> [TASK GOAL]: Pick each line containing the word "learn" out of the data below.

[Edit tracking data]
-------------------------

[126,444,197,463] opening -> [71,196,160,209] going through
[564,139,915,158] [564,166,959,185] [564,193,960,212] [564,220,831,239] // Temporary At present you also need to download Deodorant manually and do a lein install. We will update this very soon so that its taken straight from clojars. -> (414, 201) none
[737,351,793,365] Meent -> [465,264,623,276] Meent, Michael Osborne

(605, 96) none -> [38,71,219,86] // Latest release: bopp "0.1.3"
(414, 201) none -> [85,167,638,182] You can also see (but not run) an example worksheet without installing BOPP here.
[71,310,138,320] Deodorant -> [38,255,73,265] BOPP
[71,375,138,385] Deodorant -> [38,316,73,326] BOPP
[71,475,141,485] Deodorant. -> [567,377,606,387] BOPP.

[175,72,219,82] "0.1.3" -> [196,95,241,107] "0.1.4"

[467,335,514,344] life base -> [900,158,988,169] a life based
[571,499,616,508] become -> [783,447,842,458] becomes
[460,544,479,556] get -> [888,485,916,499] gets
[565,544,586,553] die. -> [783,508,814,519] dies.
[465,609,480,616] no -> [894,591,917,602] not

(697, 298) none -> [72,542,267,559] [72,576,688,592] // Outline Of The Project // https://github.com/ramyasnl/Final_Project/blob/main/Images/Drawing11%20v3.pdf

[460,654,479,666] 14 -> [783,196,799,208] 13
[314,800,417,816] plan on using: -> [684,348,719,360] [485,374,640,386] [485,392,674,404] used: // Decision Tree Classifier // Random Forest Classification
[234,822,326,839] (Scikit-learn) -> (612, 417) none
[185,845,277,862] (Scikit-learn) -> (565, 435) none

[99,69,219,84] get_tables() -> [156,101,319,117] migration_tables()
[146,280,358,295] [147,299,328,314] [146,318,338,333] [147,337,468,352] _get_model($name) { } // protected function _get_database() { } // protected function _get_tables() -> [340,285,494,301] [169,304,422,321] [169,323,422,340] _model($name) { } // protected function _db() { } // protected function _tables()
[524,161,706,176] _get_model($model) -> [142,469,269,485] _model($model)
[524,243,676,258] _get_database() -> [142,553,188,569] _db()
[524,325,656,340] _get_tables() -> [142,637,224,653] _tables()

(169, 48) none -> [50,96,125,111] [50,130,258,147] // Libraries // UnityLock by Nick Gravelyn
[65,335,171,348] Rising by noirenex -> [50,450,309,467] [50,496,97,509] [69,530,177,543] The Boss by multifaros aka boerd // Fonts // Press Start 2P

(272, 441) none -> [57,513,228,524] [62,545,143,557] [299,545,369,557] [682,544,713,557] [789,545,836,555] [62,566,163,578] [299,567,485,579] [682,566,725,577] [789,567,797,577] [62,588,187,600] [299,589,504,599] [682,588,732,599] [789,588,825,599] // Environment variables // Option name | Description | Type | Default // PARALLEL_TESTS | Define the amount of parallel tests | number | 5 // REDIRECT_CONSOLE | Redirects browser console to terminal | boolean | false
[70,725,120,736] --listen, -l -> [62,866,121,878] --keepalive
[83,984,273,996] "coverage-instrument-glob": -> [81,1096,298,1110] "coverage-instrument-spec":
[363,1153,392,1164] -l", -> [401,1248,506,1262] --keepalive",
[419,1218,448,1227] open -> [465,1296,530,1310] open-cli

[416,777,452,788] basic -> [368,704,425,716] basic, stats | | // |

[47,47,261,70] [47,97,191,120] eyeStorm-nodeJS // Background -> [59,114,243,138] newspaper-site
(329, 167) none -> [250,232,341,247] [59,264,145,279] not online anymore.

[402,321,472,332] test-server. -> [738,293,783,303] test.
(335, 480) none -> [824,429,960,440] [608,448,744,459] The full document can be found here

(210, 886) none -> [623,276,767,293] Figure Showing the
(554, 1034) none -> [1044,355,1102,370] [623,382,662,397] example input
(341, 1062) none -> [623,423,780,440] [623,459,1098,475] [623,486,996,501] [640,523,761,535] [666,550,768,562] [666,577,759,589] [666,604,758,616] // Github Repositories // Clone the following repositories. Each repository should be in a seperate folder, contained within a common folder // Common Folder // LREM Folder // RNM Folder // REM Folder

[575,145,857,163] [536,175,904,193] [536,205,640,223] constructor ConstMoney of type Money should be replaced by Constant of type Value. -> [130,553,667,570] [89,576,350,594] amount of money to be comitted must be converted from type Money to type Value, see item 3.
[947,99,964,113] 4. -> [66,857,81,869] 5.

-------------------------

> [EXERCISE SOLUTION]:
[234,822,326,839] (Scikit-learn) -> (612, 417) none
[185,845,277,862] (Scikit-learn) -> (565, 435) none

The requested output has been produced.